§ **Work task**:
Print each record exactly, with no word added or removed.

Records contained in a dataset
________

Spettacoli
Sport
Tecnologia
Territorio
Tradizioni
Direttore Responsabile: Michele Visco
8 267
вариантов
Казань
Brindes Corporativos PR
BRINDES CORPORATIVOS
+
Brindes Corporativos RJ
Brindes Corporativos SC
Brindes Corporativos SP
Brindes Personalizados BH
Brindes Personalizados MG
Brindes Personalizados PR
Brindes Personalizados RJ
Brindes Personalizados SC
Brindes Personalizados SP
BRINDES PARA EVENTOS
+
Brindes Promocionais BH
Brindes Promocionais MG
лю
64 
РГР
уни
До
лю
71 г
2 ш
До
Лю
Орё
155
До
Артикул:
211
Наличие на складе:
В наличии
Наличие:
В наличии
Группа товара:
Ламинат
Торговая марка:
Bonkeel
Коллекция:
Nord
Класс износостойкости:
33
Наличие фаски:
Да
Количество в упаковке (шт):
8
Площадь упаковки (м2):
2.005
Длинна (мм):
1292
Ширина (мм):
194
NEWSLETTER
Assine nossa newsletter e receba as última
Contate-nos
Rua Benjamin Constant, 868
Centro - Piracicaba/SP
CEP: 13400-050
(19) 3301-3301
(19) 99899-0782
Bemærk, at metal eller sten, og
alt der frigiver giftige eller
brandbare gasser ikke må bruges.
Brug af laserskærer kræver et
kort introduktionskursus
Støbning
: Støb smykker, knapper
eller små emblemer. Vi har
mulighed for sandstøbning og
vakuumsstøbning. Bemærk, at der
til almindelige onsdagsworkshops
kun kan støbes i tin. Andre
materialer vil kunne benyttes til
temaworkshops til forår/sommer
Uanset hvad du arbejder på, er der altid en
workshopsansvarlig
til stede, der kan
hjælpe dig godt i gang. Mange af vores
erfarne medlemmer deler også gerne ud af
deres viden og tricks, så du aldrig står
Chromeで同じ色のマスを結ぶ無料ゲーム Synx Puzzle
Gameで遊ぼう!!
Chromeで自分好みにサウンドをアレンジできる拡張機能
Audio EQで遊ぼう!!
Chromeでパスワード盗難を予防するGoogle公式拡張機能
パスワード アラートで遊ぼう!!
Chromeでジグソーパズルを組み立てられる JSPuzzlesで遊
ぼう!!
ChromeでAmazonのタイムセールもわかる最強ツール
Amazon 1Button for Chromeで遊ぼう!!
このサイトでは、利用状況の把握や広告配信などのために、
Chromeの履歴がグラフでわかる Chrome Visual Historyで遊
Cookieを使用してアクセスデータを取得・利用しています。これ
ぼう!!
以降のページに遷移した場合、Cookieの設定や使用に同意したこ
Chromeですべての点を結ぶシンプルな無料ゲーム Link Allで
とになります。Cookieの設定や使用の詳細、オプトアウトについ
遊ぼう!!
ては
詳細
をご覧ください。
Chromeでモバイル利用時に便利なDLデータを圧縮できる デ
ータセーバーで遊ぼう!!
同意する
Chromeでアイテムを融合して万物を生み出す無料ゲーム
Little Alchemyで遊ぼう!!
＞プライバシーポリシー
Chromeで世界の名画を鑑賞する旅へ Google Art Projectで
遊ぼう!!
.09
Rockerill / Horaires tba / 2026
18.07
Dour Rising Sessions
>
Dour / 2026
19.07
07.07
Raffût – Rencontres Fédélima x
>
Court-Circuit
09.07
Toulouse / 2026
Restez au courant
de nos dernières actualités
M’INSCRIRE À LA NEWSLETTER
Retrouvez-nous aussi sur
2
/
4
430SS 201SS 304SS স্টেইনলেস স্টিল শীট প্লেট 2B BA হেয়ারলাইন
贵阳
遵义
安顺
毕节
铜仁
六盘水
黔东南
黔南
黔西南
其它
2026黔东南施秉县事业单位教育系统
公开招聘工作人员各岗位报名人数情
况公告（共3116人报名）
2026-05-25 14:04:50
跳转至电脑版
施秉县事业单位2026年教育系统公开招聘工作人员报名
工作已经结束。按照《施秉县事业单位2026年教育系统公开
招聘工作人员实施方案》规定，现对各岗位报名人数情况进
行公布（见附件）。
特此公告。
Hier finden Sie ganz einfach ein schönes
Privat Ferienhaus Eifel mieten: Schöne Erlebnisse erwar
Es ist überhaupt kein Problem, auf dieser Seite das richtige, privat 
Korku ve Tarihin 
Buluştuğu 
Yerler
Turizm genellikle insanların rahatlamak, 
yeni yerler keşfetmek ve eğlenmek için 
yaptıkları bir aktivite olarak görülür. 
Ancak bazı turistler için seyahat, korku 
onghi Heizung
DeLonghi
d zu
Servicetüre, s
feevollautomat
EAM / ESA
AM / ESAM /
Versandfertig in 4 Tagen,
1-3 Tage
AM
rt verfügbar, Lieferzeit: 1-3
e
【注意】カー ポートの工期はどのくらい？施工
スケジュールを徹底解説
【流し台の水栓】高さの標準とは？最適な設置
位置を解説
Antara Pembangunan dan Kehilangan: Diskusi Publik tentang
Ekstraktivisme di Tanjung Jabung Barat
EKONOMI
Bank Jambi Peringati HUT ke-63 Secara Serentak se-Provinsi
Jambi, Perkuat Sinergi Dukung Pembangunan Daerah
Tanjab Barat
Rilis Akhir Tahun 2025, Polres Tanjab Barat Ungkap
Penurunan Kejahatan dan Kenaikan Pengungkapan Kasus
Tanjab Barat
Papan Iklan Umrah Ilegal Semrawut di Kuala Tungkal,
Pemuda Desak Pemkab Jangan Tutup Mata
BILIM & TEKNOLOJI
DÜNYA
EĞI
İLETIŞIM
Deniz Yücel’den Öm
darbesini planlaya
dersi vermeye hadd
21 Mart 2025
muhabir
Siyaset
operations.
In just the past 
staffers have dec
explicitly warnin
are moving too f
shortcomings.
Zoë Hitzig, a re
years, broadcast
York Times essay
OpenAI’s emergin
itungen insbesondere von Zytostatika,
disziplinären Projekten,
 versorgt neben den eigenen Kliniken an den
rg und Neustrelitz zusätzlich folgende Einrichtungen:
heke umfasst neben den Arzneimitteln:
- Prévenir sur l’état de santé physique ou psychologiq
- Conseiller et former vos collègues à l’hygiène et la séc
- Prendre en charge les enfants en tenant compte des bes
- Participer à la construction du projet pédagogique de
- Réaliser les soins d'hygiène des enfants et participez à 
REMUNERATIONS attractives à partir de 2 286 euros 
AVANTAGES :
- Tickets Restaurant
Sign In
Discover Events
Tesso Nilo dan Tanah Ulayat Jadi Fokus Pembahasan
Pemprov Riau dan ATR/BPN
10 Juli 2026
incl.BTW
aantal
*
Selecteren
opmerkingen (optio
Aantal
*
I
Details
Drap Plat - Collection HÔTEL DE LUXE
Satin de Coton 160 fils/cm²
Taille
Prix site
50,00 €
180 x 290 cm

________

§ **Completed task**:
Spettacoli
Sport
Tecnologia
Territorio
Tradizioni
Direttore Responsabile: Michele Visco
8 267
вариантов
Казань
Brindes Corporativos PR
BRINDES CORPORATIVOS
+
Brindes Corporativos RJ
Brindes Corporativos SC
Brindes Corporativos SP
Brindes Personalizados BH
Brindes Personalizados MG
Brindes Personalizados PR
Brindes Personalizados RJ
Brindes Personalizados SC
Brindes Personalizados SP
BRINDES PARA EVENTOS
+
Brindes Promocionais BH
Brindes Promocionais MG
лю
64 
РГР
уни
До
лю
71 г
2 ш
До
Лю
Орё
155
До
Артикул:
211
Наличие на складе:
В наличии
Наличие:
В наличии
Группа товара:
Ламинат
Торговая марка:
Bonkeel
Коллекция:
Nord
Класс износостойкости:
33
Наличие фаски:
Да
Количество в упаковке (шт):
8
Площадь упаковки (м2):
2.005
Длинна (мм):
1292
Ширина (мм):
194
NEWSLETTER
Assine nossa newsletter e receba as última
Contate-nos
Rua Benjamin Constant, 868
Centro - Piracicaba/SP
CEP: 13400-050
(19) 3301-3301
(19) 99899-0782
Bemærk, at metal eller sten, og
alt der frigiver giftige eller
brandbare gasser ikke må bruges.
Brug af laserskærer kræver et
kort introduktionskursus
Støbning
: Støb smykker, knapper
eller små emblemer. Vi har
mulighed for sandstøbning og
vakuumsstøbning. Bemærk, at der
til almindelige onsdagsworkshops
kun kan støbes i tin. Andre
materialer vil kunne benyttes til
temaworkshops til forår/sommer
Uanset hvad du arbejder på, er der altid en
workshopsansvarlig
til stede, der kan
hjælpe dig godt i gang. Mange af vores
erfarne medlemmer deler også gerne ud af
deres viden og tricks, så du aldrig står
Chromeで同じ色のマスを結ぶ無料ゲーム Synx Puzzle
Gameで遊ぼう!!
Chromeで自分好みにサウンドをアレンジできる拡張機能
Audio EQで遊ぼう!!
Chromeでパスワード盗難を予防するGoogle公式拡張機能
パスワード アラートで遊ぼう!!
Chromeでジグソーパズルを組み立てられる JSPuzzlesで遊
ぼう!!
ChromeでAmazonのタイムセールもわかる最強ツール
Amazon 1Button for Chromeで遊ぼう!!
このサイトでは、利用状況の把握や広告配信などのために、
Chromeの履歴がグラフでわかる Chrome Visual Historyで遊
Cookieを使用してアクセスデータを取得・利用しています。これ
ぼう!!
以降のページに遷移した場合、Cookieの設定や使用に同意したこ
Chromeですべての点を結ぶシンプルな無料ゲーム Link Allで
とになります。Cookieの設定や使用の詳細、オプトアウトについ
遊ぼう!!
ては
詳細
をご覧ください。
Chromeでモバイル利用時に便利なDLデータを圧縮できる デ
ータセーバーで遊ぼう!!
同意する
Chromeでアイテムを融合して万物を生み出す無料ゲーム
Little Alchemyで遊ぼう!!
＞プライバシーポリシー
Chromeで世界の名画を鑑賞する旅へ Google Art Projectで
遊ぼう!!
.09
Rockerill / Horaires tba / 2026
18.07
Dour Rising Sessions
>
Dour / 2026
19.07
07.07
Raffût – Rencontres Fédélima x
>
Court-Circuit
09.07
Toulouse / 2026
Restez au courant
de nos dernières actualités
M’INSCRIRE À LA NEWSLETTER
Retrouvez-nous aussi sur
2
/
4
430SS 201SS 304SS স্টেইনলেস স্টিল শীট প্লেট 2B BA হেয়ারলাইন
贵阳
遵义
安顺
毕节
铜仁
六盘水
黔东南
黔南
黔西南
其它
2026黔东南施秉县事业单位教育系统
公开招聘工作人员各岗位报名人数情
况公告（共3116人报名）
2026-05-25 14:04:50
跳转至电脑版
施秉县事业单位2026年教育系统公开招聘工作人员报名
工作已经结束。按照《施秉县事业单位2026年教育系统公开
招聘工作人员实施方案》规定，现对各岗位报名人数情况进
行公布（见附件）。
特此公告。
Hier finden Sie ganz einfach ein schönes
Privat Ferienhaus Eifel mieten: Schöne Erlebnisse erwar
Es ist überhaupt kein Problem, auf dieser Seite das richtige, privat 
Korku ve Tarihin 
Buluştuğu 
Yerler
Turizm genellikle insanların rahatlamak, 
yeni yerler keşfetmek ve eğlenmek için 
yaptıkları bir aktivite olarak görülür. 
Ancak bazı turistler için seyahat, korku 
onghi Heizung
DeLonghi
d zu
Servicetüre, s
feevollautomat
EAM / ESA
AM / ESAM /
Versandfertig in 4 Tagen,
1-3 Tage
AM
rt verfügbar, Lieferzeit: 1-3
e
【注意】カー ポートの工期はどのくらい？施工
スケジュールを徹底解説
【流し台の水栓】高さの標準とは？最適な設置
位置を解説
Antara Pembangunan dan Kehilangan: Diskusi Publik tentang
Ekstraktivisme di Tanjung Jabung Barat
EKONOMI
Bank Jambi Peringati HUT ke-63 Secara Serentak se-Provinsi
Jambi, Perkuat Sinergi Dukung Pembangunan Daerah
Tanjab Barat
Rilis Akhir Tahun 2025, Polres Tanjab Barat Ungkap
Penurunan Kejahatan dan Kenaikan Pengungkapan Kasus
Tanjab Barat
Papan Iklan Umrah Ilegal Semrawut di Kuala Tungkal,
Pemuda Desak Pemkab Jangan Tutup Mata
BILIM & TEKNOLOJI
DÜNYA
EĞI
İLETIŞIM
Deniz Yücel’den Öm
darbesini planlaya
dersi vermeye hadd
21 Mart 2025
muhabir
Siyaset
operations.
In just the past 
staffers have dec
explicitly warnin
are moving too f
shortcomings.
Zoë Hitzig, a re
years, broadcast
York Times essay
OpenAI’s emergin
itungen insbesondere von Zytostatika,
disziplinären Projekten,
 versorgt neben den eigenen Kliniken an den
rg und Neustrelitz zusätzlich folgende Einrichtungen:
heke umfasst neben den Arzneimitteln:
- Prévenir sur l’état de santé physique ou psychologiq
- Conseiller et former vos collègues à l’hygiène et la séc
- Prendre en charge les enfants en tenant compte des bes
- Participer à la construction du projet pédagogique de
- Réaliser les soins d'hygiène des enfants et participez à 
REMUNERATIONS attractives à partir de 2 286 euros 
AVANTAGES :
- Tickets Restaurant
Sign In
Discover Events
Tesso Nilo dan Tanah Ulayat Jadi Fokus Pembahasan
Pemprov Riau dan ATR/BPN
10 Juli 2026
incl.BTW
aantal
*
Selecteren
opmerkingen (optio
Aantal
*
I
Details
Drap Plat - Collection HÔTEL DE LUXE
Satin de Coton 160 fils/cm²
Taille
Prix site
50,00 €
180 x 290 cm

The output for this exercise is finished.